◆ Task statement:
Recast every line of the material below as a Markdown table with the columns "No." and "Line", skipping blank lines and leaving out the pictures.
(Records for the exercise begins)
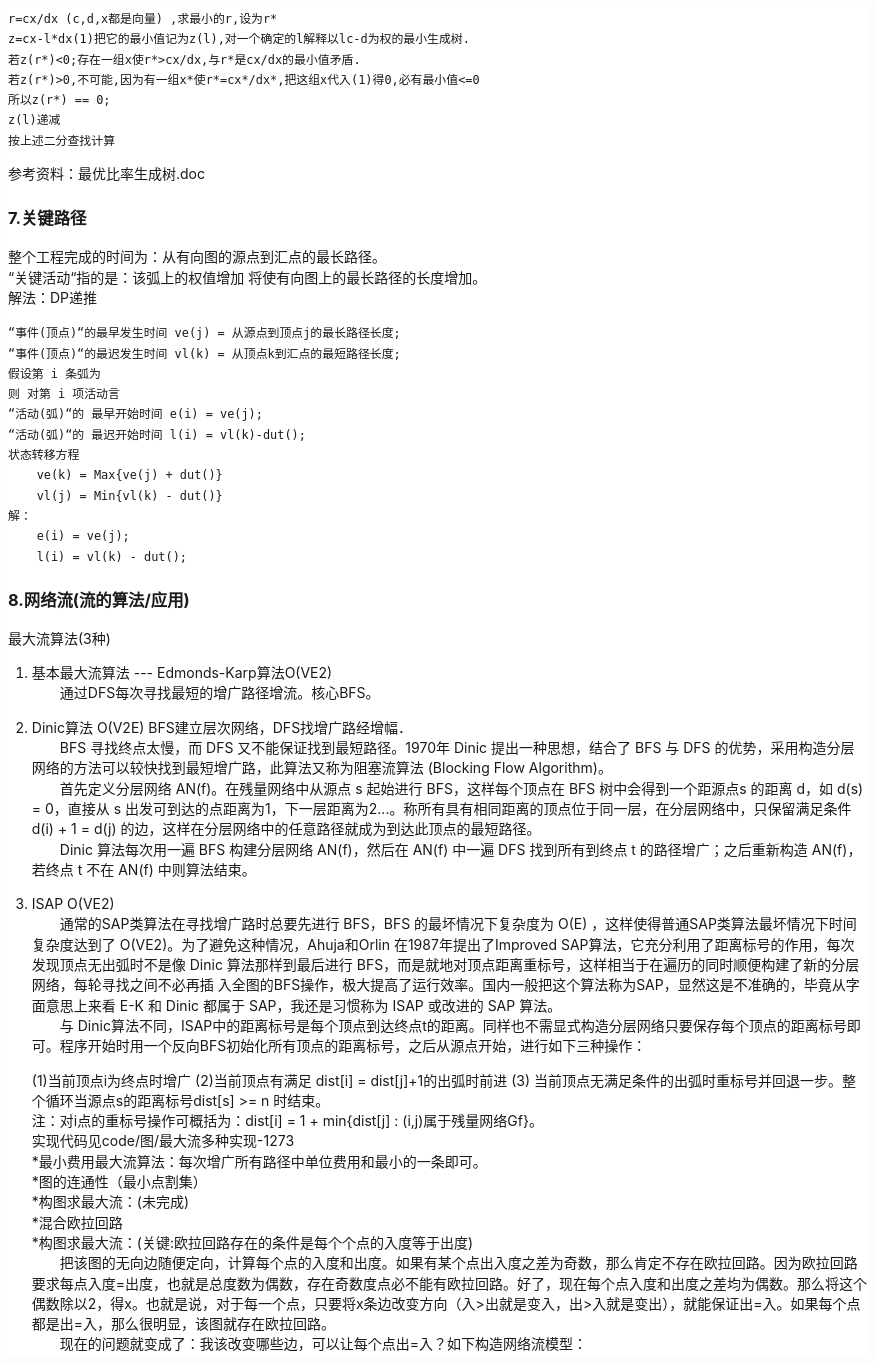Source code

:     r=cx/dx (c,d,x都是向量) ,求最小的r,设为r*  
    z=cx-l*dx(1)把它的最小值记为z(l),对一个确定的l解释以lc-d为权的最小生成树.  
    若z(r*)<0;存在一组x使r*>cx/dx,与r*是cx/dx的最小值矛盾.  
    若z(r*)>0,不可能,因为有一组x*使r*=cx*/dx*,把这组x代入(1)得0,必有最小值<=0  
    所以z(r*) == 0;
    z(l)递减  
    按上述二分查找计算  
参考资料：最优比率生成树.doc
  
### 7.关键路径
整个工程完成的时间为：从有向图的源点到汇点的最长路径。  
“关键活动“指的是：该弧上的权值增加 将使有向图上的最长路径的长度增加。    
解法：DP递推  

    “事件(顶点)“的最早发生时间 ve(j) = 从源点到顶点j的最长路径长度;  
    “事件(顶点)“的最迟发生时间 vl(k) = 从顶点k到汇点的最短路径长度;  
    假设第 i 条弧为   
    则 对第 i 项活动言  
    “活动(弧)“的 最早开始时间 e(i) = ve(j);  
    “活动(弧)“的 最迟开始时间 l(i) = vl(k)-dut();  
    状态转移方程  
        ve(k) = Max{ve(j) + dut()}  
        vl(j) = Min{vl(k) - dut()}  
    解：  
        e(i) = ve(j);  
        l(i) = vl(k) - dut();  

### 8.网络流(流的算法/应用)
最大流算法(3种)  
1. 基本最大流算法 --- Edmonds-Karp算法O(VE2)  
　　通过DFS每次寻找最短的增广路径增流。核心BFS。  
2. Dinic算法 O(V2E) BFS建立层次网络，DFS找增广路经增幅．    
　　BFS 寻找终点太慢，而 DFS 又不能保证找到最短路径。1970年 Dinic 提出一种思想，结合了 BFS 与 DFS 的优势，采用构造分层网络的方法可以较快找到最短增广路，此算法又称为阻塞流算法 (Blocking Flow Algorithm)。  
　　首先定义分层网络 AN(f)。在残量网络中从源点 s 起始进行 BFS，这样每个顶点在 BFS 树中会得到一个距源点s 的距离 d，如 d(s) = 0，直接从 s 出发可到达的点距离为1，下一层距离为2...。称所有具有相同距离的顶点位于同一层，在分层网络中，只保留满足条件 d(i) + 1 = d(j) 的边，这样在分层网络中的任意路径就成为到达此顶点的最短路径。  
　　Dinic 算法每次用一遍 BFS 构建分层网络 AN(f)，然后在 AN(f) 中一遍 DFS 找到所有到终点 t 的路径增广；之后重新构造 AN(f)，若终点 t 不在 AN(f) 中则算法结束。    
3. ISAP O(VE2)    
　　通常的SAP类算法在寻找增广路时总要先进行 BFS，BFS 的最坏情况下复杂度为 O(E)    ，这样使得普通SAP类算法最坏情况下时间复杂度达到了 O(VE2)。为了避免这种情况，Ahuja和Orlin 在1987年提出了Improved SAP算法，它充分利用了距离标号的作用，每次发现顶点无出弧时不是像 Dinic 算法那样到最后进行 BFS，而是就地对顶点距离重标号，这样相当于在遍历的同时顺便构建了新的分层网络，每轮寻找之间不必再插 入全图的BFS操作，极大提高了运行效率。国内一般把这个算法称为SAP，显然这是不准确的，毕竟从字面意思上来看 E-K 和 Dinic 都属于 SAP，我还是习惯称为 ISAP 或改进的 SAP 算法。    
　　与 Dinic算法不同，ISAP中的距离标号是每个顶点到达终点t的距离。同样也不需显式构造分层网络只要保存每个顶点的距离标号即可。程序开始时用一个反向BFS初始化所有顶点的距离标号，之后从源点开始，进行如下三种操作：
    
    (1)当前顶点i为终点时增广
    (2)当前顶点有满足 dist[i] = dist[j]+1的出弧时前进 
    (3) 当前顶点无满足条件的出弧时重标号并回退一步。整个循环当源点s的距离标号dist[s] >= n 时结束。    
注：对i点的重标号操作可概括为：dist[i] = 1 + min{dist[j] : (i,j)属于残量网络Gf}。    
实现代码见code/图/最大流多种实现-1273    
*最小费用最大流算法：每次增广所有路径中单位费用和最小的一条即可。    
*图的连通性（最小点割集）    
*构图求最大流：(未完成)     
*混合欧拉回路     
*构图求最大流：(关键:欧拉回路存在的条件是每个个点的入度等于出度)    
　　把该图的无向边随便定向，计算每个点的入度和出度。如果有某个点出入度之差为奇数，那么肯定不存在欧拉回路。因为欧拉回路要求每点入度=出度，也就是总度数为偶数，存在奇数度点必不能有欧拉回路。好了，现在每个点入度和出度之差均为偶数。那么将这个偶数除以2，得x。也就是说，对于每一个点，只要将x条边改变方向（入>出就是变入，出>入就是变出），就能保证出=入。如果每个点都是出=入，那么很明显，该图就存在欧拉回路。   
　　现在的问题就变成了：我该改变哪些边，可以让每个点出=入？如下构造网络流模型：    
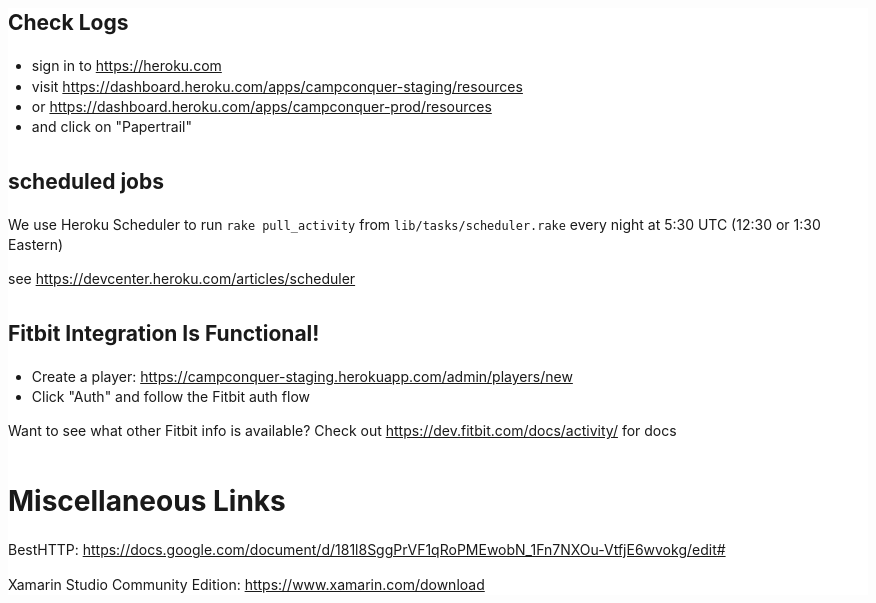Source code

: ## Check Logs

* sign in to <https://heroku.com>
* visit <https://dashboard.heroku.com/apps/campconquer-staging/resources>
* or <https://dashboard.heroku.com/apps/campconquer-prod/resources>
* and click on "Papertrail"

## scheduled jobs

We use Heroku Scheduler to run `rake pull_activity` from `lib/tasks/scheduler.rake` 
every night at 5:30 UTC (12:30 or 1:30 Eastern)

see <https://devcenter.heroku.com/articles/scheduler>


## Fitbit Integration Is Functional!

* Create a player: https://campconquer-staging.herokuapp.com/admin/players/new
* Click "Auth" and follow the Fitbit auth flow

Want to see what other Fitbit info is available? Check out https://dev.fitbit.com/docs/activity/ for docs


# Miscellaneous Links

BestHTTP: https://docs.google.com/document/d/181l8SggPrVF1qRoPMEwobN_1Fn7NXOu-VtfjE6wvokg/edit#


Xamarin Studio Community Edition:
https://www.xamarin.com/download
(Records for the exercise ends)
◆ Reply:
| No. | Line |
|---|---|
| 1 | Source code |
| 2 | :     r=cx/dx (c,d,x都是向量) ,求最小的r,设为r*   |
| 3 |     z=cx-l*dx(1)把它的最小值记为z(l),对一个确定的l解释以lc-d为权的最小生成树.   |
| 4 |     若z(r*)<0;存在一组x使r*>cx/dx,与r*是cx/dx的最小值矛盾.   |
| 5 |     若z(r*)>0,不可能,因为有一组x*使r*=cx*/dx*,把这组x代入(1)得0,必有最小值<=0   |
| 6 |     所以z(r*) == 0; |
| 7 |     z(l)递减   |
| 8 |     按上述二分查找计算   |
| 9 | 参考资料：最优比率生成树.doc |
| 10 | ### 7.关键路径 |
| 11 | 整个工程完成的时间为：从有向图的源点到汇点的最长路径。   |
| 12 | “关键活动“指的是：该弧上的权值增加 将使有向图上的最长路径的长度增加。     |
| 13 | 解法：DP递推   |
| 14 |     “事件(顶点)“的最早发生时间 ve(j) = 从源点到顶点j的最长路径长度;   |
| 15 |     “事件(顶点)“的最迟发生时间 vl(k) = 从顶点k到汇点的最短路径长度;   |
| 16 |     假设第 i 条弧为    |
| 17 |     则 对第 i 项活动言   |
| 18 |     “活动(弧)“的 最早开始时间 e(i) = ve(j);   |
| 19 |     “活动(弧)“的 最迟开始时间 l(i) = vl(k)-dut();   |
| 20 |     状态转移方程   |
| 21 |         ve(k) = Max{ve(j) + dut()}   |
| 22 |         vl(j) = Min{vl(k) - dut()}   |
| 23 |     解：   |
| 24 |         e(i) = ve(j);   |
| 25 |         l(i) = vl(k) - dut();   |
| 26 | ### 8.网络流(流的算法/应用) |
| 27 | 最大流算法(3种)   |
| 28 | 1. 基本最大流算法 --- Edmonds-Karp算法O(VE2)   |
| 29 | 　　通过DFS每次寻找最短的增广路径增流。核心BFS。   |
| 30 | 2. Dinic算法 O(V2E) BFS建立层次网络，DFS找增广路经增幅．     |
| 31 | 　　BFS 寻找终点太慢，而 DFS 又不能保证找到最短路径。1970年 Dinic 提出一种思想，结合了 BFS 与 DFS 的优势，采用构造分层网络的方法可以较快找到最短增广路，此算法又称为阻塞流算法 (Blocking Flow Algorithm)。   |
| 32 | 　　首先定义分层网络 AN(f)。在残量网络中从源点 s 起始进行 BFS，这样每个顶点在 BFS 树中会得到一个距源点s 的距离 d，如 d(s) = 0，直接从 s 出发可到达的点距离为1，下一层距离为2...。称所有具有相同距离的顶点位于同一层，在分层网络中，只保留满足条件 d(i) + 1 = d(j) 的边，这样在分层网络中的任意路径就成为到达此顶点的最短路径。   |
| 33 | 　　Dinic 算法每次用一遍 BFS 构建分层网络 AN(f)，然后在 AN(f) 中一遍 DFS 找到所有到终点 t 的路径增广；之后重新构造 AN(f)，若终点 t 不在 AN(f) 中则算法结束。     |
| 34 | 3. ISAP O(VE2)     |
| 35 | 　　通常的SAP类算法在寻找增广路时总要先进行 BFS，BFS 的最坏情况下复杂度为 O(E)    ，这样使得普通SAP类算法最坏情况下时间复杂度达到了 O(VE2)。为了避免这种情况，Ahuja和Orlin 在1987年提出了Improved SAP算法，它充分利用了距离标号的作用，每次发现顶点无出弧时不是像 Dinic 算法那样到最后进行 BFS，而是就地对顶点距离重标号，这样相当于在遍历的同时顺便构建了新的分层网络，每轮寻找之间不必再插 入全图的BFS操作，极大提高了运行效率。国内一般把这个算法称为SAP，显然这是不准确的，毕竟从字面意思上来看 E-K 和 Dinic 都属于 SAP，我还是习惯称为 ISAP 或改进的 SAP 算法。     |
| 36 | 　　与 Dinic算法不同，ISAP中的距离标号是每个顶点到达终点t的距离。同样也不需显式构造分层网络只要保存每个顶点的距离标号即可。程序开始时用一个反向BFS初始化所有顶点的距离标号，之后从源点开始，进行如下三种操作： |
| 37 |     (1)当前顶点i为终点时增广 |
| 38 |     (2)当前顶点有满足 dist[i] = dist[j]+1的出弧时前进  |
| 39 |     (3) 当前顶点无满足条件的出弧时重标号并回退一步。整个循环当源点s的距离标号dist[s] >= n 时结束。     |
| 40 | 注：对i点的重标号操作可概括为：dist[i] = 1 + min{dist[j] : (i,j)属于残量网络Gf}。     |
| 41 | 实现代码见code/图/最大流多种实现-1273     |
| 42 | *最小费用最大流算法：每次增广所有路径中单位费用和最小的一条即可。     |
| 43 | *图的连通性（最小点割集）     |
| 44 | *构图求最大流：(未完成)      |
| 45 | *混合欧拉回路      |
| 46 | *构图求最大流：(关键:欧拉回路存在的条件是每个个点的入度等于出度)     |
| 47 | 　　把该图的无向边随便定向，计算每个点的入度和出度。如果有某个点出入度之差为奇数，那么肯定不存在欧拉回路。因为欧拉回路要求每点入度=出度，也就是总度数为偶数，存在奇数度点必不能有欧拉回路。好了，现在每个点入度和出度之差均为偶数。那么将这个偶数除以2，得x。也就是说，对于每一个点，只要将x条边改变方向（入>出就是变入，出>入就是变出），就能保证出=入。如果每个点都是出=入，那么很明显，该图就存在欧拉回路。    |
| 48 | 　　现在的问题就变成了：我该改变哪些边，可以让每个点出=入？如下构造网络流模型：     |
| 49 | Source code |
| 50 | : ## Check Logs |
| 51 | * sign in to <https://heroku.com> |
| 52 | * visit <https://dashboard.heroku.com/apps/campconquer-staging/resources> |
| 53 | * or <https://dashboard.heroku.com/apps/campconquer-prod/resources> |
| 54 | * and click on "Papertrail" |
| 55 | ## scheduled jobs |
| 56 | We use Heroku Scheduler to run `rake pull_activity` from `lib/tasks/scheduler.rake`  |
| 57 | every night at 5:30 UTC (12:30 or 1:30 Eastern) |
| 58 | see <https://devcenter.heroku.com/articles/scheduler> |
| 59 | ## Fitbit Integration Is Functional! |
| 60 | * Create a player: https://campconquer-staging.herokuapp.com/admin/players/new |
| 61 | * Click "Auth" and follow the Fitbit auth flow |
| 62 | Want to see what other Fitbit info is available? Check out https://dev.fitbit.com/docs/activity/ for docs |
| 63 | # Miscellaneous Links |
| 64 | BestHTTP: https://docs.google.com/document/d/181l8SggPrVF1qRoPMEwobN_1Fn7NXOu-VtfjE6wvokg/edit# |
| 65 | Xamarin Studio Community Edition: |
| 66 | https://www.xamarin.com/download |